Both experts put forth their opinion that AI models featuring “superintelligence” could show up by the decade’s end. “Superintelligence will be the most impactful technology humanity has ever invented. But the vast power of superintelligence could also be very dangerous and could lead to the disempowerment of humanity or even human extinction,” Leike and Sutskever reported.

The researchers said that a new strategy for AI supervision must be developed to address the risks. The research team introduced by OpenAI is primarily interested in creating such an approach.

The startup affirms that current methods of preventing AI hazards are not sufficient as they depend on humans to analyze ML models. Sutskever and Leike mentioned, “Humans won’t be able to reliably supervise AI systems much smarter than us.” They think the response to this hurdle is to create a “roughly human-level automated alignment researcher” backed by AI.

OpenAI’s newly established research team will coordinate the project. The startup described three major goals that will drive the effort.

The first step is to figure out how to train the “automated alignment researcher” that OpenAI wants to create. Scientists will have to train the system to supervise elements of superintelligent AI models that they may not completely grasp, the business claims. “We want to understand and control how our models generalize our oversight to tasks we can’t supervise,” Leike and Sutskever stated.

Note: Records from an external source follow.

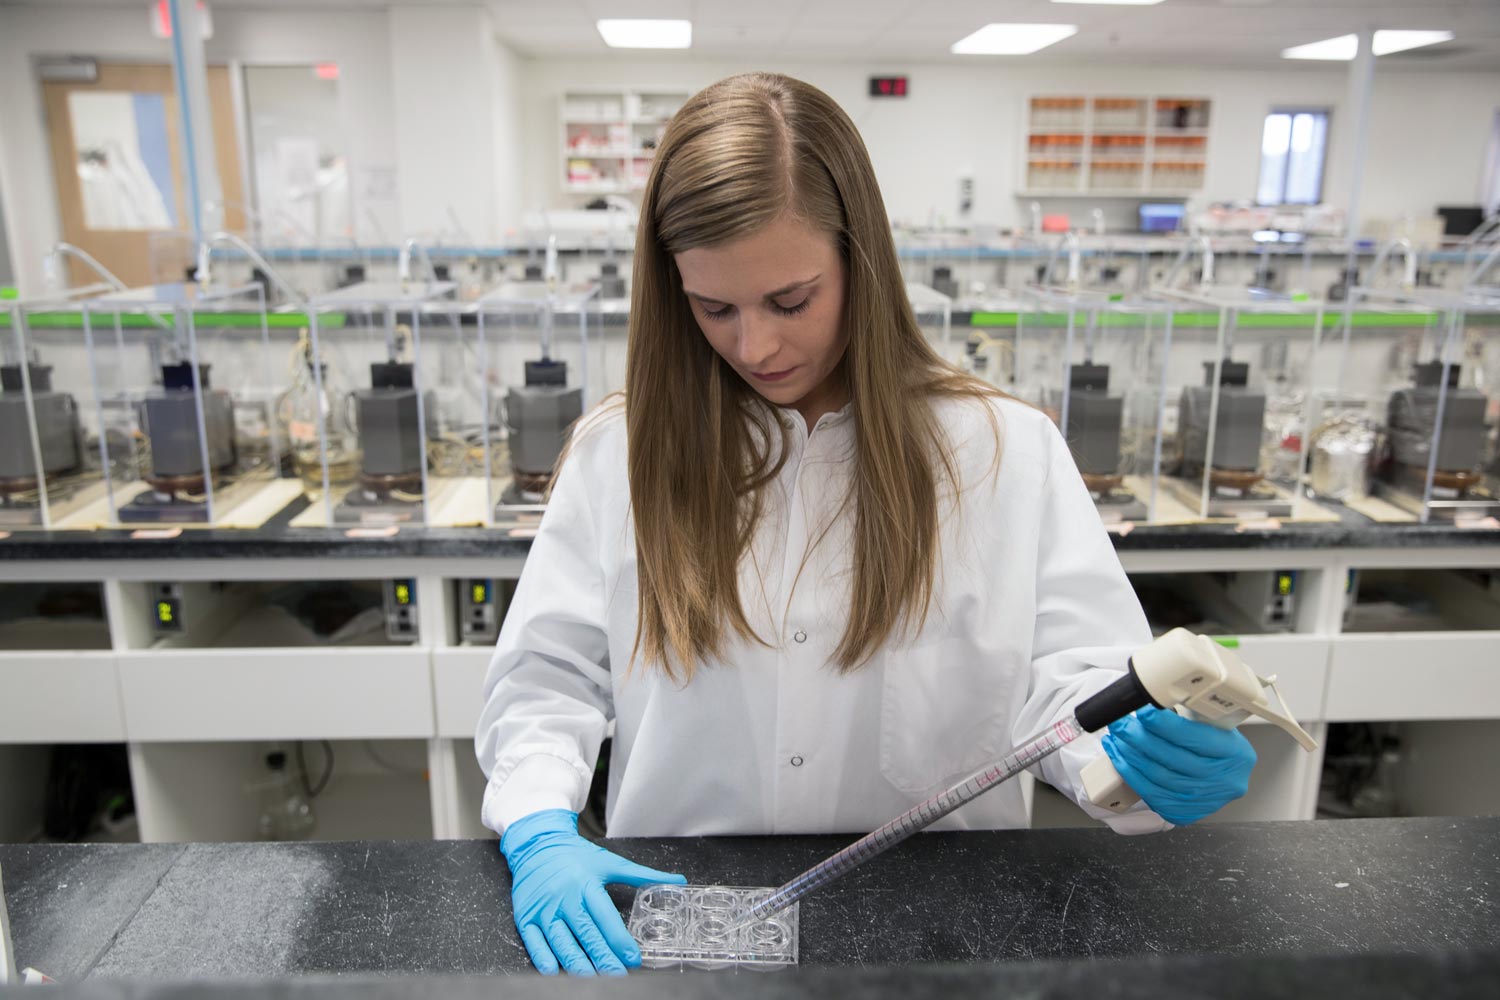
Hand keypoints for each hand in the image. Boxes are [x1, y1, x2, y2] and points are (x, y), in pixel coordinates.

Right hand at [500, 808, 686, 975]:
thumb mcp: (610, 862)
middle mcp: (564, 898)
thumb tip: (678, 881)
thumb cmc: (576, 856)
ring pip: (561, 942)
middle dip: (603, 958)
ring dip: (576, 963)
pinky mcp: (525, 917)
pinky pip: (534, 942)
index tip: (633, 958)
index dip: (619, 940)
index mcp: (586, 884)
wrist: (537, 845)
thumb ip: (644, 875)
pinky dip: (544, 958)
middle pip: (586, 934)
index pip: (605, 918)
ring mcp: (543, 910)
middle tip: (617, 976)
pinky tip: (555, 971)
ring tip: (591, 978)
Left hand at [1101, 705, 1256, 824]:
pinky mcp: (1182, 811)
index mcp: (1235, 753)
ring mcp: (1202, 799)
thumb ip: (1191, 714)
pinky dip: (1129, 771)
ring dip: (1129, 753)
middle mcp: (1221, 780)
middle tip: (1120, 721)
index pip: (1195, 738)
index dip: (1164, 725)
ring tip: (1116, 736)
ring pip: (1157, 775)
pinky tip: (1118, 755)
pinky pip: (1148, 791)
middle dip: (1138, 737)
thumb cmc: (1219, 747)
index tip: (1143, 711)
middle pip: (1171, 757)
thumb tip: (1154, 699)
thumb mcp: (1216, 725)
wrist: (1226, 778)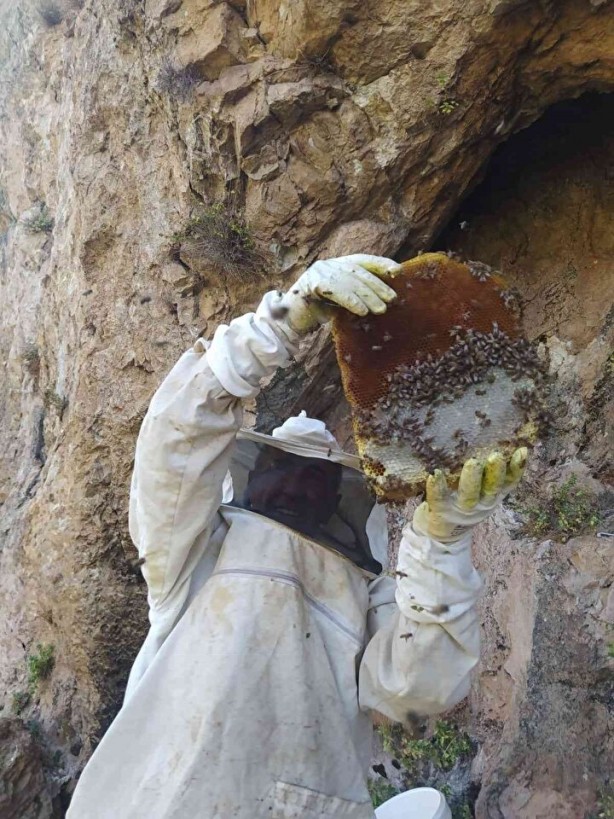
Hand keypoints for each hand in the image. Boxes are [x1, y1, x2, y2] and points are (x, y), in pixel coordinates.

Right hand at [279, 254, 400, 333]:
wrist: (290, 321)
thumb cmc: (317, 312)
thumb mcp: (341, 300)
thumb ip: (357, 293)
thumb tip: (384, 297)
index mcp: (336, 264)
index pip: (362, 260)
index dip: (380, 264)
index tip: (397, 271)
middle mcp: (328, 264)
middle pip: (358, 272)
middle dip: (377, 285)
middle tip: (392, 299)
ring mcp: (318, 272)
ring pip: (349, 282)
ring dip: (367, 296)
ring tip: (381, 309)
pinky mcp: (311, 285)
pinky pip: (336, 291)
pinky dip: (350, 301)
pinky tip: (362, 311)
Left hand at [412, 448, 527, 541]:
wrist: (440, 534)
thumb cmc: (460, 500)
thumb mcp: (479, 490)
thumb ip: (486, 471)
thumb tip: (492, 433)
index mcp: (492, 495)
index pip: (509, 482)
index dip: (517, 468)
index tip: (522, 450)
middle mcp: (481, 503)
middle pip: (491, 489)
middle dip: (495, 473)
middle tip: (496, 455)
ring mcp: (461, 510)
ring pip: (469, 496)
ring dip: (472, 480)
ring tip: (473, 463)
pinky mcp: (440, 512)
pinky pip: (439, 500)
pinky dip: (438, 488)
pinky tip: (435, 475)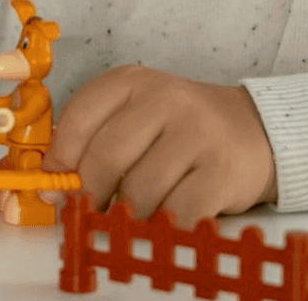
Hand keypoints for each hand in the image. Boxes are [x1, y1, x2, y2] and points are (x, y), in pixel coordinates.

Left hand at [40, 64, 277, 228]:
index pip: (81, 115)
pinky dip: (163, 226)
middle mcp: (166, 99)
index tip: (54, 183)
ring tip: (134, 212)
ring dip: (129, 213)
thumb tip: (54, 184)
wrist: (254, 130)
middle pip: (107, 155)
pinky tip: (163, 220)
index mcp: (133, 81)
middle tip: (91, 208)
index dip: (61, 156)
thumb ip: (95, 138)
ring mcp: (197, 133)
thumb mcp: (136, 114)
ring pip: (140, 189)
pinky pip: (177, 211)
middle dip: (91, 192)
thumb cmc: (181, 128)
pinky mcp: (221, 170)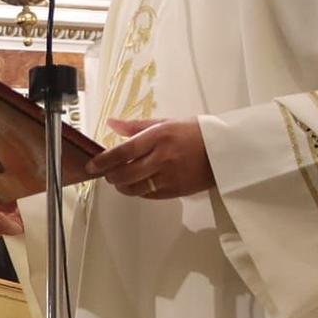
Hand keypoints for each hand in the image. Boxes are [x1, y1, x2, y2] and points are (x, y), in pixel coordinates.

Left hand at [85, 118, 215, 199]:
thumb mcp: (167, 122)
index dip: (103, 161)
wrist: (226, 151)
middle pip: (125, 174)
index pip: (123, 152)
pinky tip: (138, 184)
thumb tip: (111, 123)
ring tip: (120, 180)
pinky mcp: (176, 191)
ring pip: (134, 188)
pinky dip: (138, 191)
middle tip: (106, 173)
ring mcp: (170, 176)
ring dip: (122, 186)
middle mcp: (163, 158)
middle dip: (110, 176)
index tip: (91, 165)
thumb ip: (136, 126)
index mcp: (159, 137)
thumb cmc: (196, 133)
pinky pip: (148, 195)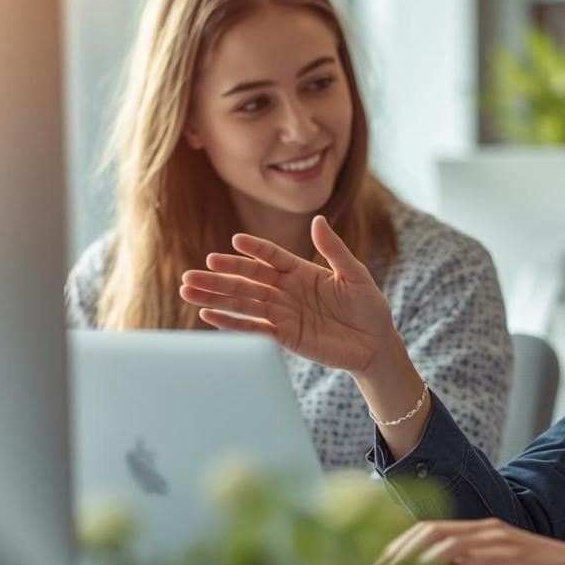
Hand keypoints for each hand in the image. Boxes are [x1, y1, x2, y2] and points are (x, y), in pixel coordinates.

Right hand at [180, 215, 396, 372]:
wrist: (377, 344)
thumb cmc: (369, 307)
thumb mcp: (355, 274)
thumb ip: (334, 249)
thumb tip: (317, 220)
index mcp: (301, 271)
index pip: (271, 257)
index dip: (254, 250)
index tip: (235, 241)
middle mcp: (286, 291)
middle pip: (247, 280)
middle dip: (220, 276)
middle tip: (192, 272)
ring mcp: (283, 313)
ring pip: (243, 303)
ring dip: (216, 297)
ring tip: (188, 290)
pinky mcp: (284, 336)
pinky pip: (253, 327)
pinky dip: (230, 322)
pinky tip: (208, 314)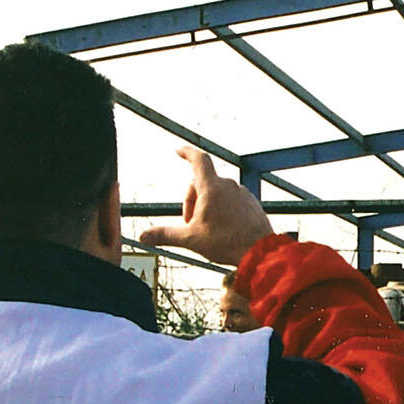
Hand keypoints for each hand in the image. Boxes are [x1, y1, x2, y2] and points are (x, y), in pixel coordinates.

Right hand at [136, 147, 274, 265]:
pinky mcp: (251, 202)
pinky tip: (224, 228)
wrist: (260, 252)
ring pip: (216, 192)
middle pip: (201, 183)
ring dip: (207, 206)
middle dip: (192, 201)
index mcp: (212, 187)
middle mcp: (228, 185)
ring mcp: (242, 192)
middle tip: (192, 224)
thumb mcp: (190, 239)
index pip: (198, 159)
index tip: (179, 151)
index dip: (187, 153)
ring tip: (209, 229)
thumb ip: (165, 235)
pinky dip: (222, 209)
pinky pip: (231, 199)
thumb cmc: (226, 243)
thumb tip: (143, 236)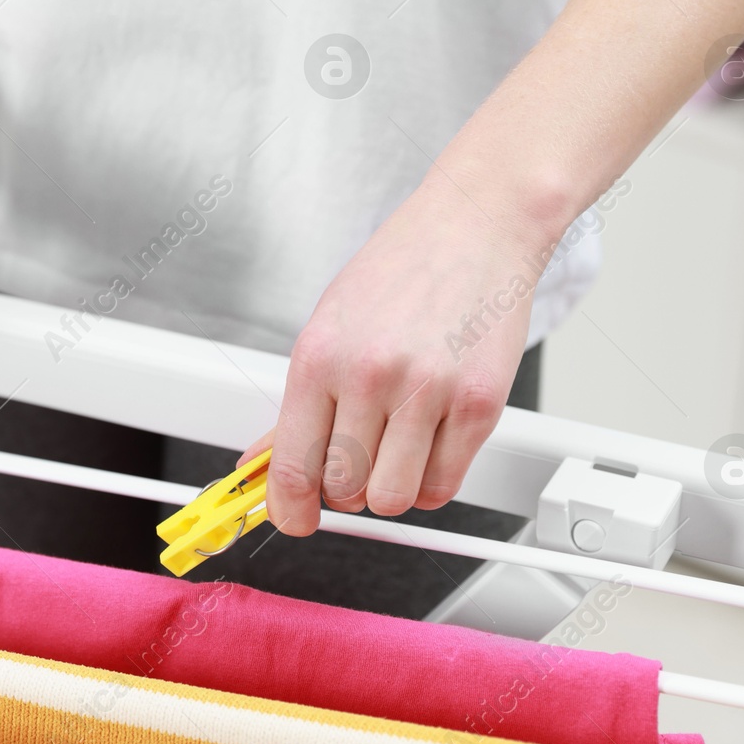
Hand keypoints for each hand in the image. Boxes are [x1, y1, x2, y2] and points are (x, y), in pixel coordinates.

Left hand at [241, 174, 551, 535]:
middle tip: (358, 461)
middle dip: (346, 490)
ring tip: (398, 448)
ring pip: (394, 498)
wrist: (475, 225)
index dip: (289, 508)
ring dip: (392, 487)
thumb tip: (265, 461)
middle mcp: (370, 375)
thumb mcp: (331, 325)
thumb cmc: (402, 269)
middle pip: (344, 489)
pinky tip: (431, 443)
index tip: (295, 518)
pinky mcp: (478, 403)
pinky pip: (445, 485)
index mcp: (320, 356)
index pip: (292, 464)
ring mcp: (427, 391)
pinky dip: (434, 479)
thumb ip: (301, 401)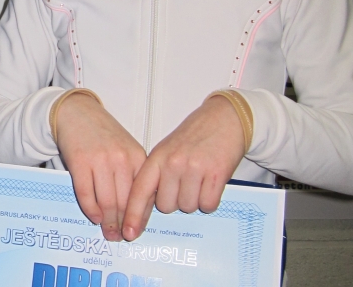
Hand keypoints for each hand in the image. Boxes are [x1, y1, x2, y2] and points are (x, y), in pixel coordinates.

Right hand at [55, 93, 146, 241]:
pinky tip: (93, 216)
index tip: (135, 233)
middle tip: (118, 237)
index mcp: (139, 157)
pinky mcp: (79, 161)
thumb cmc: (103, 133)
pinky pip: (86, 193)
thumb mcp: (127, 150)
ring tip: (106, 231)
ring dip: (106, 221)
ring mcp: (100, 160)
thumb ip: (133, 176)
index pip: (144, 196)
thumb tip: (135, 212)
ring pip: (106, 201)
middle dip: (122, 224)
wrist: (78, 112)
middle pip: (124, 202)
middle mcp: (121, 159)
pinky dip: (90, 209)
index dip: (139, 219)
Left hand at [122, 95, 244, 240]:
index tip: (129, 233)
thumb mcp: (166, 151)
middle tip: (184, 182)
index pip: (139, 192)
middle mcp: (172, 163)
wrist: (223, 119)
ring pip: (188, 207)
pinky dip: (210, 199)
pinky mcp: (216, 174)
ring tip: (198, 178)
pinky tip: (210, 182)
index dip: (133, 215)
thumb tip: (144, 208)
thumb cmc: (193, 137)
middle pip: (166, 206)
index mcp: (156, 158)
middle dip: (175, 200)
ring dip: (193, 199)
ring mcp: (194, 168)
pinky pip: (208, 204)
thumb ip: (155, 175)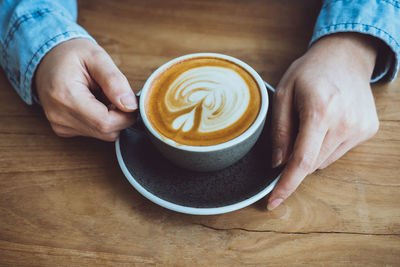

After creating its automated alignment researcher, OpenAI intends to confirm the system’s dependability. The newly formed team at the startup has that goal as its second top priority. According to OpenAI, the team intends to use two primary techniques to ensure the AI model performs as expected.

The first approach entails looking for alleged robustness problems that describe the negative output produced by AI models. Identifying user cues that could cause a neural network to produce detrimental output has been a priority in OpenAI’s research on AI robustness.

The second way employed by OpenAI is to carry out so-called interpretability research to confirm the dependability of its automated alignment researcher. Analyzing an AI model’s input and output can occasionally fall short of identifying possible problems. A study on interpretability examines an AI neural network’s core part, such as its artificial neurons, to spot errors.

The latest research group at OpenAI will keep “stress testing” the system as its third priority. The startup intends to train misaligned models to use them to evaluate the performance of its automated alignment researcher.

“We expect our research priorities will evolve substantially as we learn more about the problem, and we’ll likely add entirely new research areas,” added Sutskever and Leike.

Sutskever, who is not only the startup’s Chief Scientist but also one of its Co-founders, will make the program his primary area of research, according to a statement from OpenAI. Sutskever, Leike, and the startup’s current alignment group comprise the newly formed team that will coordinate the effort. Along with “new researchers and engineers,” it will also feature researchers from existing OpenAI groups.

Moreover, 20% of the compute infrastructure that will be made accessible to OpenAI for the next four years will be included in the team. Microsoft Corp. has reportedly given the AI company Azure cloud resources worth billions of dollars annually since 2019. According to last month’s report, the technology giant may shell out further billions of dollars to hire CoreWeave Inc., a venture-backed cloud firm, to provide infrastructure for OpenAI.